* What is required *
How many lines of the listing below contain the string "label"? Reply with the number alone.

* Records for processing *
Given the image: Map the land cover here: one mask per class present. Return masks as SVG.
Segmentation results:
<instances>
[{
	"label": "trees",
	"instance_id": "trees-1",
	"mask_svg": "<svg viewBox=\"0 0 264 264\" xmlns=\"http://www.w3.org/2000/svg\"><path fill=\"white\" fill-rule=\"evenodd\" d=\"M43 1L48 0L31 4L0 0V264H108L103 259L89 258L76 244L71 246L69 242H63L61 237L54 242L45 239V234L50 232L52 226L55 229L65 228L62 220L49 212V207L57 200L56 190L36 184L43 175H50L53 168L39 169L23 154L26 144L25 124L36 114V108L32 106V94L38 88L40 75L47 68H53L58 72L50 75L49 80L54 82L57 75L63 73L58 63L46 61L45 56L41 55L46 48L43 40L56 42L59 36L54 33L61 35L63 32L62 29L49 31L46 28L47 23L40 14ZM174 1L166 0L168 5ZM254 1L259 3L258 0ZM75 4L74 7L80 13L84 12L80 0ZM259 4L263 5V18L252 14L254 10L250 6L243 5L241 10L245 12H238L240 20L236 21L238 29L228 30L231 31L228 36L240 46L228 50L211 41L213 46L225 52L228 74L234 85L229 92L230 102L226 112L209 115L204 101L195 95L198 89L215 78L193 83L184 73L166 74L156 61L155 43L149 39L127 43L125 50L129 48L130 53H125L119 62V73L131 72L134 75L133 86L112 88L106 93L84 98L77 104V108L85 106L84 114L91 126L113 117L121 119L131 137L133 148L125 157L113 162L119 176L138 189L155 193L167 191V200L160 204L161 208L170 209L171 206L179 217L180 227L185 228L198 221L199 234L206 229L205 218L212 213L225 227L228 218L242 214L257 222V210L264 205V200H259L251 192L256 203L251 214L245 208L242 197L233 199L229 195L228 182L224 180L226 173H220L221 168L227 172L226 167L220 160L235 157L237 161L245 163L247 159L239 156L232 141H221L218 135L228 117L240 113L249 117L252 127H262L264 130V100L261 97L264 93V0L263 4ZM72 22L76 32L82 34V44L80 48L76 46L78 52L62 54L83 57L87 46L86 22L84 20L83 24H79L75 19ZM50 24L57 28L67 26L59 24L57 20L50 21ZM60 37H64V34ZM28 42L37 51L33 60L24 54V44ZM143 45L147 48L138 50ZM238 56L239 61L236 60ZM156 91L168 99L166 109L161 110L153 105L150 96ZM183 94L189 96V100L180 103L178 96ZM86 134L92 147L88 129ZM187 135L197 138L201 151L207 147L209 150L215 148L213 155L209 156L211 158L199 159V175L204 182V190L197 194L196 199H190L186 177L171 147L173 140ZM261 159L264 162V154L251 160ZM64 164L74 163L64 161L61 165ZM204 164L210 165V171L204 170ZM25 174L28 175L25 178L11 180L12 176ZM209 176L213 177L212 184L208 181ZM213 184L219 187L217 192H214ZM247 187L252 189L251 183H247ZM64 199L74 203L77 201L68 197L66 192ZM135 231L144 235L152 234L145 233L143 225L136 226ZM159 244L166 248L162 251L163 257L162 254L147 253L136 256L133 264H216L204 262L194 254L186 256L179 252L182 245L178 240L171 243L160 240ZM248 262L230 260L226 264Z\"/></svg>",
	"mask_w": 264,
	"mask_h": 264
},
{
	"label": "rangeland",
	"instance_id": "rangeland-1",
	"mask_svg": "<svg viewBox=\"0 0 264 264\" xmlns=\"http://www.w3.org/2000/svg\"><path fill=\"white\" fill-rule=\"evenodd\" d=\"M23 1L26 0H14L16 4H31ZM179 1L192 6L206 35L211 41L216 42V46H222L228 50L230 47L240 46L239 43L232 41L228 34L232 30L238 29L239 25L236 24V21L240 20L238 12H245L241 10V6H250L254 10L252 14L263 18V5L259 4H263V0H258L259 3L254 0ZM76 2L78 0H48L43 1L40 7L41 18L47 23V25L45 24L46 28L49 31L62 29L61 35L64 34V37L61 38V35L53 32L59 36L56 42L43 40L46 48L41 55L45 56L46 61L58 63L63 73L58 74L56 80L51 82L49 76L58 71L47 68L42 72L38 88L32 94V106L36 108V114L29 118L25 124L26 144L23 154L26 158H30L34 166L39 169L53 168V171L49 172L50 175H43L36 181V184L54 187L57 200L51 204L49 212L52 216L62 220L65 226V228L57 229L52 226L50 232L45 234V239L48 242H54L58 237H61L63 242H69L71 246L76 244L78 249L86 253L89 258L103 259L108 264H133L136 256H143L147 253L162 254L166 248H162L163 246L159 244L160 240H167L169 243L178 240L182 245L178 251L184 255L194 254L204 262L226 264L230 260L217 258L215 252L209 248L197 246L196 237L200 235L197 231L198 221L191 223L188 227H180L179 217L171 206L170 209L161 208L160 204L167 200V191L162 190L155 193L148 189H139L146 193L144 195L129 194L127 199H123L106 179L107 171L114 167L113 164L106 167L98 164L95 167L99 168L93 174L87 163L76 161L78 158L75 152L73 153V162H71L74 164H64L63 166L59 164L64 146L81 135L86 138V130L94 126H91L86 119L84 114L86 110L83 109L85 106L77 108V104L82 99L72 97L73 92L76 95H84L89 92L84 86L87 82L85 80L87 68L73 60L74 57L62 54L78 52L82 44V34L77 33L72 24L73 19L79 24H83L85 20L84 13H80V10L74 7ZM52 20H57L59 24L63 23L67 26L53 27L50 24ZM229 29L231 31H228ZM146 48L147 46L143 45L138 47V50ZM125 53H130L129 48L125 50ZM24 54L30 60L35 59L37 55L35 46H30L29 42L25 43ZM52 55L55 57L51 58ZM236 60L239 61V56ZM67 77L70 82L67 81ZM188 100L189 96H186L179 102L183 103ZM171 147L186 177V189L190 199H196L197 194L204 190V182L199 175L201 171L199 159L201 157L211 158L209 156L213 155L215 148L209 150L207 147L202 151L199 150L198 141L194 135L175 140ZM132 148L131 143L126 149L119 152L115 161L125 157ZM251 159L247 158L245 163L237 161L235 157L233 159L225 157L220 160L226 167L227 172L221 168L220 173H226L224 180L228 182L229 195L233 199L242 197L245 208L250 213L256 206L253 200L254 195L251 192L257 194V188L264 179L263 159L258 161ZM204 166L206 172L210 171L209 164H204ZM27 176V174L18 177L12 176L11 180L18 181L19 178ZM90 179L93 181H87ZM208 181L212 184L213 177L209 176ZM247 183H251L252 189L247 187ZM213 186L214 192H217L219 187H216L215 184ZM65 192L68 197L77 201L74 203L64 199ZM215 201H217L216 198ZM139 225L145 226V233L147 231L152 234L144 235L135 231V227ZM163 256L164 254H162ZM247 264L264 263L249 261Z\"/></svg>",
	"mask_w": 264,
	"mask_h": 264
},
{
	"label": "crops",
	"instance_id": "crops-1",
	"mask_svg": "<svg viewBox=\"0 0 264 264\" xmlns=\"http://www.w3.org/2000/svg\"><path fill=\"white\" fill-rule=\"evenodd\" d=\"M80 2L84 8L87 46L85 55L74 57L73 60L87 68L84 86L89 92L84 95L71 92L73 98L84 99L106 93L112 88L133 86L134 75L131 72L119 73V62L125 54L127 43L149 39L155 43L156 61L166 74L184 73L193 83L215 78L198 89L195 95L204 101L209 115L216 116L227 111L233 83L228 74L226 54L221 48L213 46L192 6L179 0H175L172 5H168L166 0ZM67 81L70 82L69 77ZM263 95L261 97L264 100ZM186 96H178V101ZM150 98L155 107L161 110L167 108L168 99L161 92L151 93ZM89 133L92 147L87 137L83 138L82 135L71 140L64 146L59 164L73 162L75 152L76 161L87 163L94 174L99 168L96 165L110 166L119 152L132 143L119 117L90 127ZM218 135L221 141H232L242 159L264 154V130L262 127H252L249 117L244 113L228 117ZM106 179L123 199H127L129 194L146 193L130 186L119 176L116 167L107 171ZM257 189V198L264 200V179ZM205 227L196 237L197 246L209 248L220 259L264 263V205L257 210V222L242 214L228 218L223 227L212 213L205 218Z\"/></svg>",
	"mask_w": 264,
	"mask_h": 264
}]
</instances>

* Result for this exercise *
3